Hunting for stock market bargains in the form of underperforming shares is a key part of my investing strategy. However, I find it’s also worth keeping an eye on the top risers to see why these companies are doing well. Indeed, one FTSE 250 growth stock on my watchlist has enjoyed an exceptional week of gains.
I’m talking about Trainline (LSE: TRN), which is outperforming the index by nearly 50% in 2022. Let’s explore why I think it could be on track for even bigger returns in the years ahead.
Positive guidance
In a trading update released on Wednesday, the digital rail and coach platform announced impressive results for the first four months of FY23. It also boosted its guidance for the remainder of the year across a range of performance metrics. This took the market by storm with the Trainline share price soaring 21% that day.
The pandemic wasn’t easy for the company as passenger numbers plummeted, but it has returned to strength faster than expected. Net ticket sales increased 16% compared to the same period in FY20, before Covid-19 had a material impact on the business.
Turning to the future, Trainline anticipates net ticket sales growth of between 18% to 27% and revenue growth ranging from 22% to 31%. These figures are again measured against FY20, rather than its pandemic slump.
Not only is domestic rail travel rebounding at an impressive rate across Europe, but tourists are also returning strongly, with Americans leading the way.
Jody Ford, Trainline CEO
The group also predicts adjusted EBITDA as a percentage of net ticket sales will be between 1.9% and 2.1%. Impressive stuff, in my view.
Rail strikes
It’s not all rosy for this growth stock, however.
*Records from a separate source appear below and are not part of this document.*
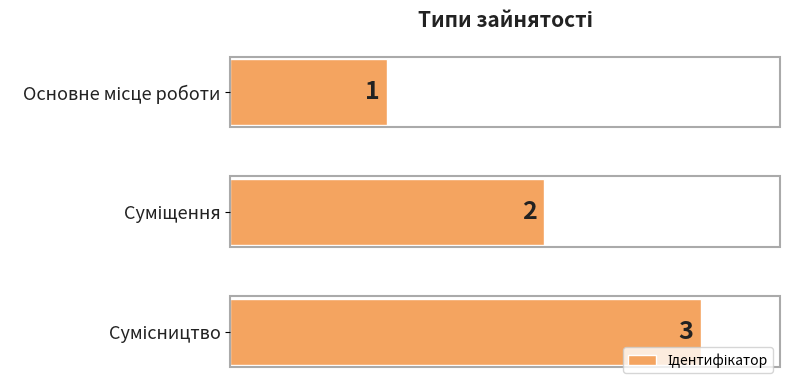

How many values are between 1 and 3?

3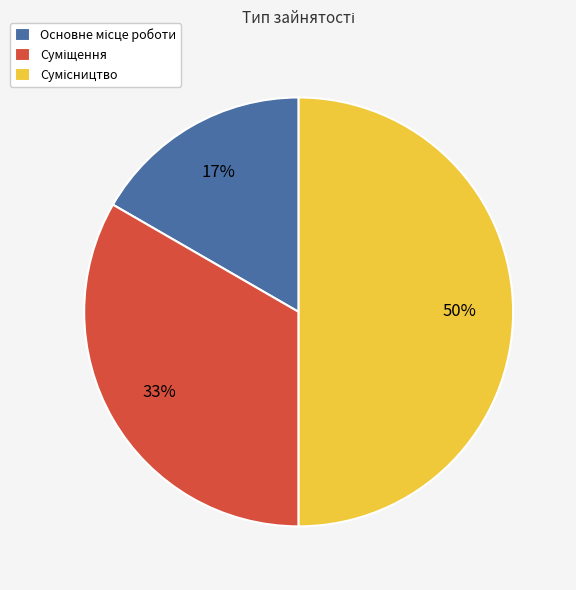

To the nearest percent, what is the average slice percentage?

33%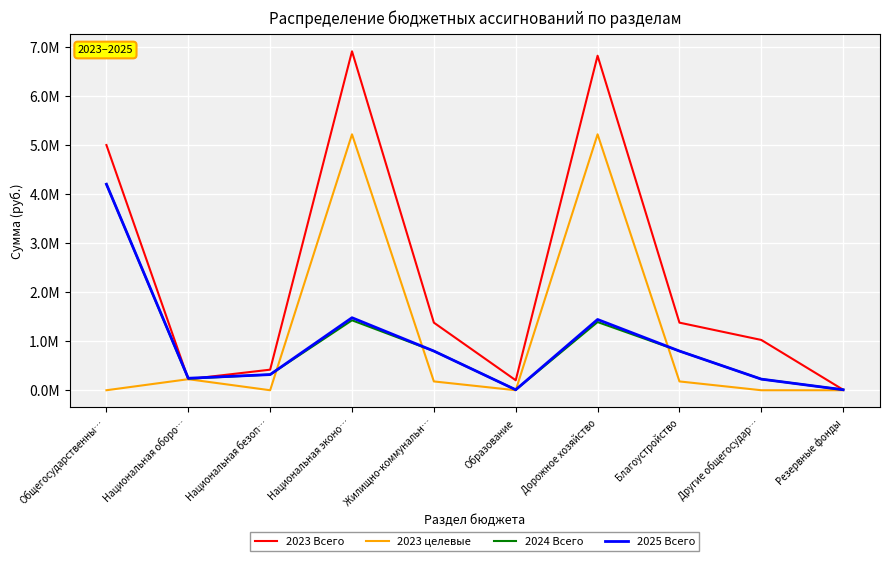

Reading left to right, list all the values displayed in this chart.

2023 Всего: 5007300.0	225727.0	420000.0	6920775.4	1380344.6	203785.0	6830735.4	1380344.6	1027000.0	10000.0
2023 целевые: 0.0	225727.0	0.0	5225970.8	180000.0	0.0	5225970.8	180000.0	0.0	0.0
2024 Всего: 4207300.0	236201.0	320000.0	1428550.0	800344.6	10000.0	1392510.0	800344.6	227000.0	10000.0
2025 Всего: 4207300.0	244803.0	320000.0	1480960.0	800344.6	10000.0	1444920.0	800344.6	227000.0	10000.0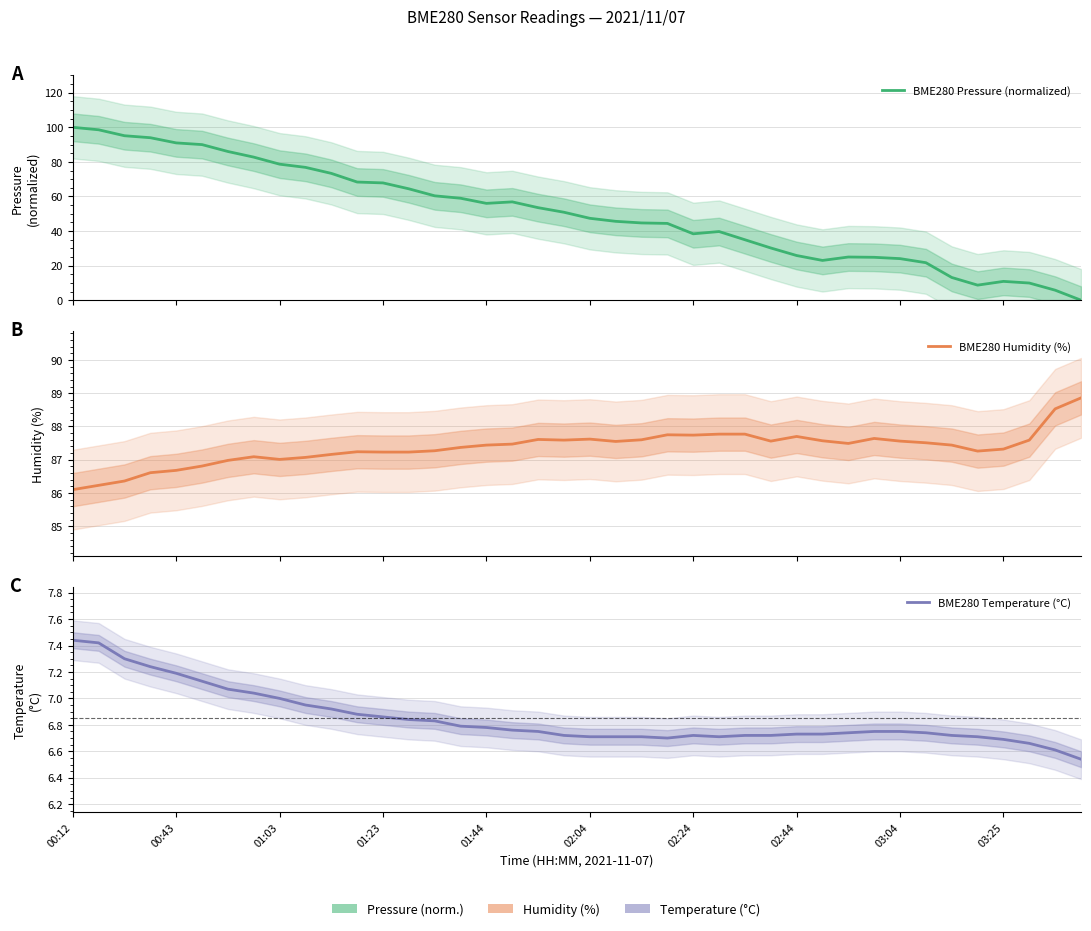

Does the chart have visible grid lines?

Yes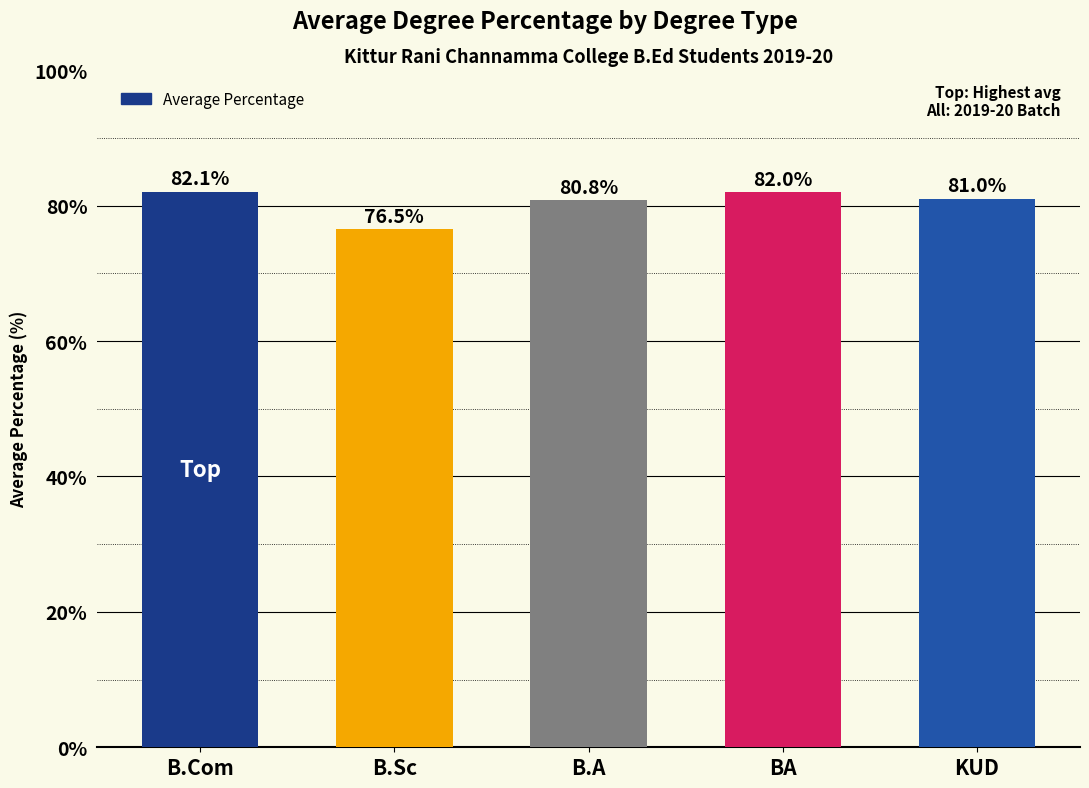

What is the sum of all values?

402.5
Industrial action launched by the National Union of Rail, Maritime and Transport Workers (RMT) caused huge disruption across the UK network last month when 50,000 workers staged a walkout.
Further mass rail strikes later this summer could happen, the union’s general secretary Mick Lynch has said. With no resolution in sight to negotiations with Network Rail and other operators, I’m concerned that Trainline’s upgraded guidance overlooks this challenge and could be too optimistic as a result.
Recent international expansion means the group now covers 80% of Europe’s rail routes. It operates in 45 countries. However, the UK remains its largest market by far. Last year, the company generated 89% of its revenue and 91% of its gross profit in Britain. Accordingly, more domestic strikes could be a particularly acute headwind for the Trainline share price in my view.
Why I’d buy this growth stock
While I’m aware of the risks, I invest with a long-term horizon. Nationwide rail strikes are thankfully rare events — these have been the first since 1995. Although the next few months could be challenging, I don’t think it’s likely to be a permanent state of affairs.
I believe longer-term developments — such as growing environmental consciousness — should drive rail passenger numbers higher. I also view Trainline as being at the forefront of online and mobile ticketing trends across European rail.
Overall, I think this growth stock is well-positioned to capitalise on a huge and growing market. I view it as one of the top stocks on my watchlist currently and I might buy in July.